Dataset excerpts:
== Segment start ==

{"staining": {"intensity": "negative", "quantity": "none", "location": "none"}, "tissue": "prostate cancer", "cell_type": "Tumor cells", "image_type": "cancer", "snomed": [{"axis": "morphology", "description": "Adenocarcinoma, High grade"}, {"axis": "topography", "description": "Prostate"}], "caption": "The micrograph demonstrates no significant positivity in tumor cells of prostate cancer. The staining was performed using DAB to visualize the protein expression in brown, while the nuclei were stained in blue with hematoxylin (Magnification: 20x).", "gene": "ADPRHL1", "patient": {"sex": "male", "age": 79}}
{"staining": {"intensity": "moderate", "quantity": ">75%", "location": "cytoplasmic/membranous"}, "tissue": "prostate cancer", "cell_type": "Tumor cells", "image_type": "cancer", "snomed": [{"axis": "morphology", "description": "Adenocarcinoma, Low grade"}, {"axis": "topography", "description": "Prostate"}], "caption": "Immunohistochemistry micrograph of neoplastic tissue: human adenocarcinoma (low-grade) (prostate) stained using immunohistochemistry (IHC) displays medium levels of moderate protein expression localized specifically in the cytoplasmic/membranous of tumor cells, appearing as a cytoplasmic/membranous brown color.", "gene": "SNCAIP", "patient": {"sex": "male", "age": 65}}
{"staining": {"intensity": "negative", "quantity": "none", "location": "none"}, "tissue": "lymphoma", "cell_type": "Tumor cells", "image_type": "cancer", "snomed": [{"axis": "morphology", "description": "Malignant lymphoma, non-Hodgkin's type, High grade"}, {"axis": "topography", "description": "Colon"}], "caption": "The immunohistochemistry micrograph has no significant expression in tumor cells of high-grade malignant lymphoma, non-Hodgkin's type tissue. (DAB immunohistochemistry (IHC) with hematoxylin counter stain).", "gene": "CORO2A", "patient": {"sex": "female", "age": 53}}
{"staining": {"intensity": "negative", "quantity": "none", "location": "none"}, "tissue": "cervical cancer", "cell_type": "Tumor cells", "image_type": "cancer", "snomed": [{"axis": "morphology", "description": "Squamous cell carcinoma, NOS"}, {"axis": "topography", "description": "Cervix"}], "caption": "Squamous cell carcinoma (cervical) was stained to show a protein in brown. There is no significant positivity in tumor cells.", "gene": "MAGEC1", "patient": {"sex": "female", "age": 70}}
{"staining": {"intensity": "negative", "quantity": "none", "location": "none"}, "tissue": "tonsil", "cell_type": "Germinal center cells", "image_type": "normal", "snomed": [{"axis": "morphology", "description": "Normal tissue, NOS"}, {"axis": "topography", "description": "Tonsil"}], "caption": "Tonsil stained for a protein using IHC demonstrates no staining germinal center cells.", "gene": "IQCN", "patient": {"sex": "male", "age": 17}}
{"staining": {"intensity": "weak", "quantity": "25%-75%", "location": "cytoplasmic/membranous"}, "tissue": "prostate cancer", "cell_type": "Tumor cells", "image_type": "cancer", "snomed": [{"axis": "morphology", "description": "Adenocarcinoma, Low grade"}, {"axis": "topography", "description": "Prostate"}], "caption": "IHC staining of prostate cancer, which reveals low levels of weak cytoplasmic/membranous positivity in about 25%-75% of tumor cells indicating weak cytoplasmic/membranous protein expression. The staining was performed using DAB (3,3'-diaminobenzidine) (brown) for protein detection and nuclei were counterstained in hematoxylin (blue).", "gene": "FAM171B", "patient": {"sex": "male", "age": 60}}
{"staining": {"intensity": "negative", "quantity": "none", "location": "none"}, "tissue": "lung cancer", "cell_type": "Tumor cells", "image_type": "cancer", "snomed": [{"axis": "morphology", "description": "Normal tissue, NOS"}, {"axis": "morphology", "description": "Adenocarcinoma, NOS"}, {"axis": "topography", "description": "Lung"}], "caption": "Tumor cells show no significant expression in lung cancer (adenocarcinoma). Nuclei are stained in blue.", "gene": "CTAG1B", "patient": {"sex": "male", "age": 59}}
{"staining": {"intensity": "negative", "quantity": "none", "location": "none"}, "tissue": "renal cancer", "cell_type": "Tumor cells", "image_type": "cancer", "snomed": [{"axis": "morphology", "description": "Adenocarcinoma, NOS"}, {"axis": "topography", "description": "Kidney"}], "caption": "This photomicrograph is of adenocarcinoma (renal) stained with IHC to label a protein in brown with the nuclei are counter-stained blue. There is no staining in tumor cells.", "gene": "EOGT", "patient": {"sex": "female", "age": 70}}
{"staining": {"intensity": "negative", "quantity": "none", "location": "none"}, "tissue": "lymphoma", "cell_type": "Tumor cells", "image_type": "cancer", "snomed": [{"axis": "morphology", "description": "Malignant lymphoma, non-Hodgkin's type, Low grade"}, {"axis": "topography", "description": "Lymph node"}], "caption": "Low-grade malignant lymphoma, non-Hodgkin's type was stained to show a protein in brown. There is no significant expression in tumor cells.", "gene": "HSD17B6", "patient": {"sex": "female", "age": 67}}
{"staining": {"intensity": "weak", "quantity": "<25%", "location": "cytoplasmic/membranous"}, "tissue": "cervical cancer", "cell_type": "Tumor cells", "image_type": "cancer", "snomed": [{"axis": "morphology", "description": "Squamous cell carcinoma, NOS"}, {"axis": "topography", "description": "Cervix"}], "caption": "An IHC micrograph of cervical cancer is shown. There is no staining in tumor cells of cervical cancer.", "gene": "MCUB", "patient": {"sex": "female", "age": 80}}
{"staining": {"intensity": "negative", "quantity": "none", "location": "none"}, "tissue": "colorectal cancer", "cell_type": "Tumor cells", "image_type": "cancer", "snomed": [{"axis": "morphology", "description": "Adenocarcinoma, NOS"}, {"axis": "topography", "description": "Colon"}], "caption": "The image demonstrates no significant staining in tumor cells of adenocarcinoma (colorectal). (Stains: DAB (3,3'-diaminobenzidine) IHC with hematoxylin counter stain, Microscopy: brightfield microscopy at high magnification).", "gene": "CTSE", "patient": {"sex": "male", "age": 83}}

== Segment end ==

Task details: Nothing but the exact lines of the data above, from the line containing "non-Hodgkin's type, Low" through the last, should appear in the answer.

Answer space:
{"staining": {"intensity": "negative", "quantity": "none", "location": "none"}, "tissue": "lymphoma", "cell_type": "Tumor cells", "image_type": "cancer", "snomed": [{"axis": "morphology", "description": "Malignant lymphoma, non-Hodgkin's type, Low grade"}, {"axis": "topography", "description": "Lymph node"}], "caption": "Low-grade malignant lymphoma, non-Hodgkin's type was stained to show a protein in brown. There is no significant expression in tumor cells.", "gene": "HSD17B6", "patient": {"sex": "female", "age": 67}}
{"staining": {"intensity": "weak", "quantity": "<25%", "location": "cytoplasmic/membranous"}, "tissue": "cervical cancer", "cell_type": "Tumor cells", "image_type": "cancer", "snomed": [{"axis": "morphology", "description": "Squamous cell carcinoma, NOS"}, {"axis": "topography", "description": "Cervix"}], "caption": "An IHC micrograph of cervical cancer is shown. There is no staining in tumor cells of cervical cancer.", "gene": "MCUB", "patient": {"sex": "female", "age": 80}}
{"staining": {"intensity": "negative", "quantity": "none", "location": "none"}, "tissue": "colorectal cancer", "cell_type": "Tumor cells", "image_type": "cancer", "snomed": [{"axis": "morphology", "description": "Adenocarcinoma, NOS"}, {"axis": "topography", "description": "Colon"}], "caption": "The image demonstrates no significant staining in tumor cells of adenocarcinoma (colorectal). (Stains: DAB (3,3'-diaminobenzidine) IHC with hematoxylin counter stain, Microscopy: brightfield microscopy at high magnification).", "gene": "CTSE", "patient": {"sex": "male", "age": 83}}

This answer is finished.